Now that researchers from the University of Windsor and Henry Ford Hospital have proved that Spy1 is so determined to keep brain tumours alive, doctors can concentrate on killing it.

“You want to get rid of all of the tumour cells, but they’re not all equally deadly,” Porter said. “So we could target the population of cells that are the most dangerous, the ones we really want to get rid of.”

Porter believes the breakthrough with the Spy1 cell-growth protein happened thanks to cross-border co-operation. Her team was on the right track but needed recent patient samples — something available just across the Detroit River, but buried under red tape.

So in 2012 she helped found the Windsor Cancer Research Group, now comprised of 25 researchers and clinicians from the university and Windsor Regional Hospital. In October, the group launched a $100,000 fund-raising campaign to create a freer flow of tissue, animals and information across the border through an initiative called Passports: Bridging Research and Hope. Caesars Windsor donated the first $25,000.

On Thursday, Windsor Regional Hospital also donated $25,000, with a promise of another $25,000 if the group can raise the same amount on its own. Billed as “the first global cancer research office,” the project now has $50,000 and counting.

“It took us a long time to work through all the red tape, to get these kinds of tissues to enable this kind of work,” Porter said. “We want these collaboration to happen much quicker.”
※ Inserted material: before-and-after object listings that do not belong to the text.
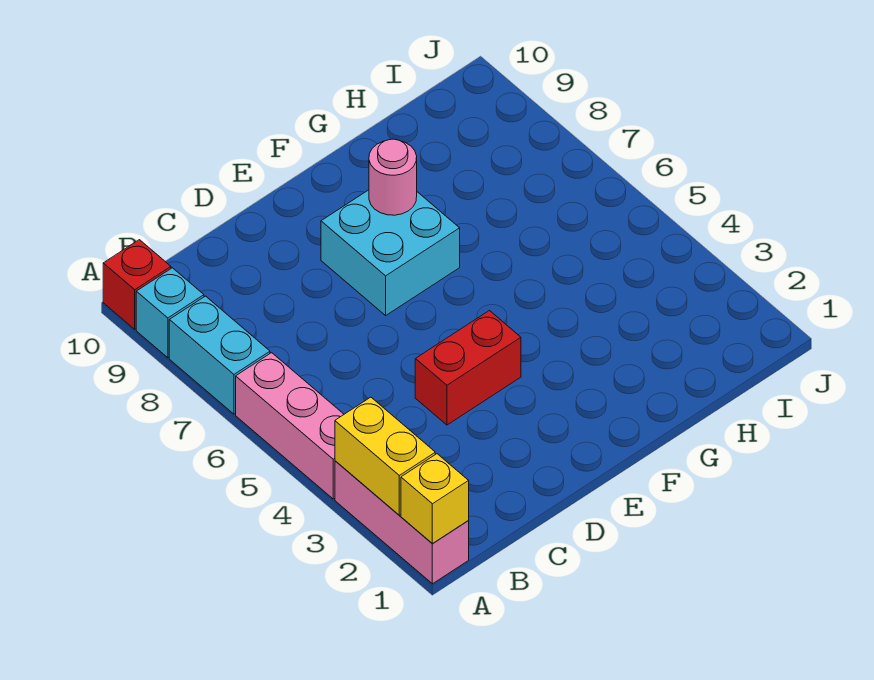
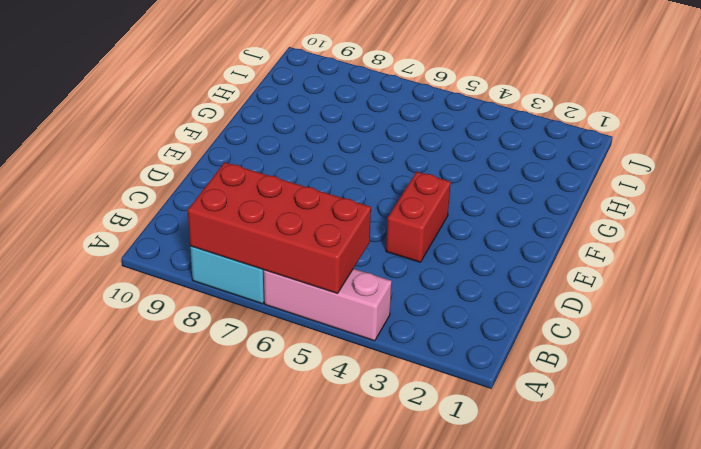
red 2x4 brick [188,162,371,293] -> none
none -> pink 1x3 brick [335,461,469,584]
none -> cyan 1x1 brick [136,268,204,358]

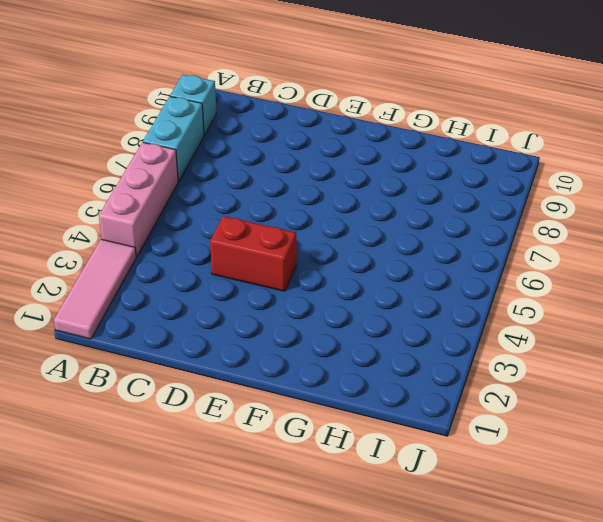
pink 1x3 tile [54,239,136,339] -> pink 1x3 brick [335,461,469,584]
none -> red 1x1 brick [103,240,171,329]
none -> cyan 2x2 brick [321,190,460,315]

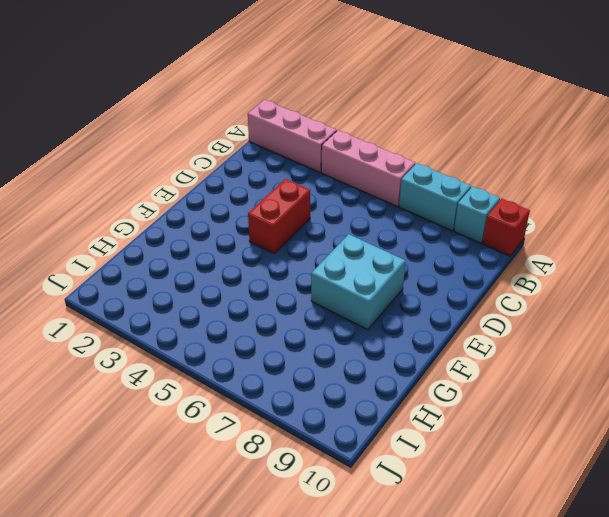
none -> yellow 1x1 brick [401,454,469,543]
none -> yellow 1x2 brick [335,397,435,515]

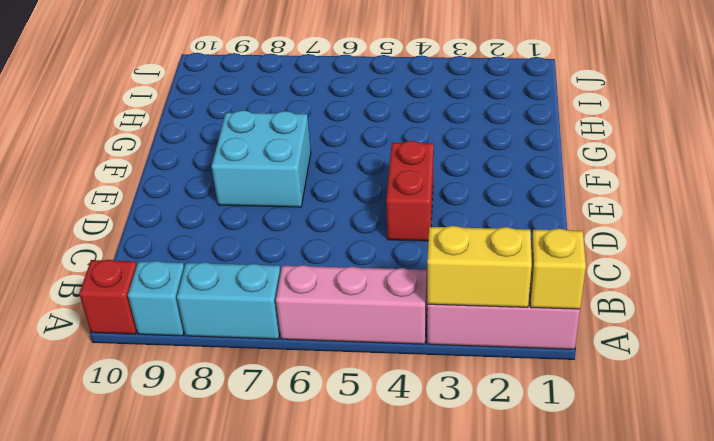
none -> pink 1x1 round brick [369,139,417,215]

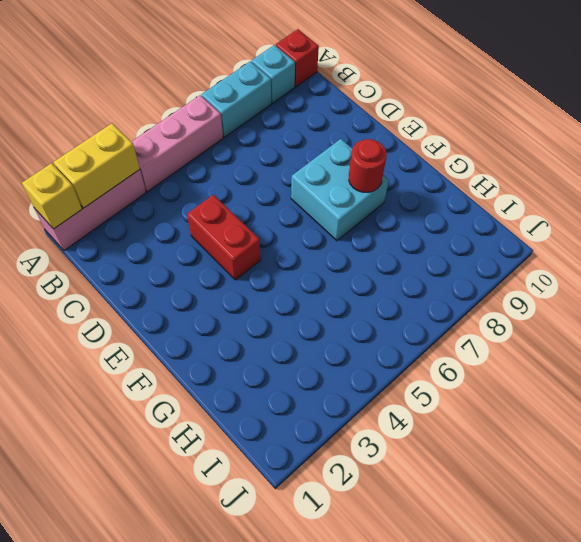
red 1x1 round brick [349,139,387,192] -> pink 1x1 round brick [369,139,417,215]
For three years, Porter’s group worked with lab-grown cells. But lab cells mutate slightly over time. Using samples from patients provides more reliable data, something Porter wishes she had years ago.

“For sure it would have shaved years off, because we started using alternatives to human samples since we didn’t have access to real ones,” she said. “We would have got our answers much quicker had we been able to jump right in and use actual patient samples.

“Making this an easier process will help researchers in Windsor and Detroit.”